> **What this task involves**
Please copy out the lines in the entries that contain "kündigen".

> **Data for analysis**
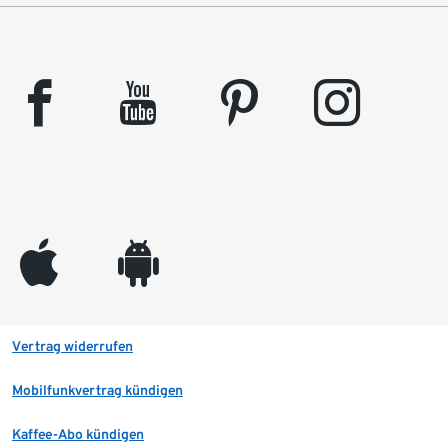
facebook
youtube
pinterest
instagram
appleinc
android
Vertrag widerrufen
Mobilfunkvertrag kündigen
Kaffee-Abo kündigen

> **Task answer**
Mobilfunkvertrag kündigen
Kaffee-Abo kündigen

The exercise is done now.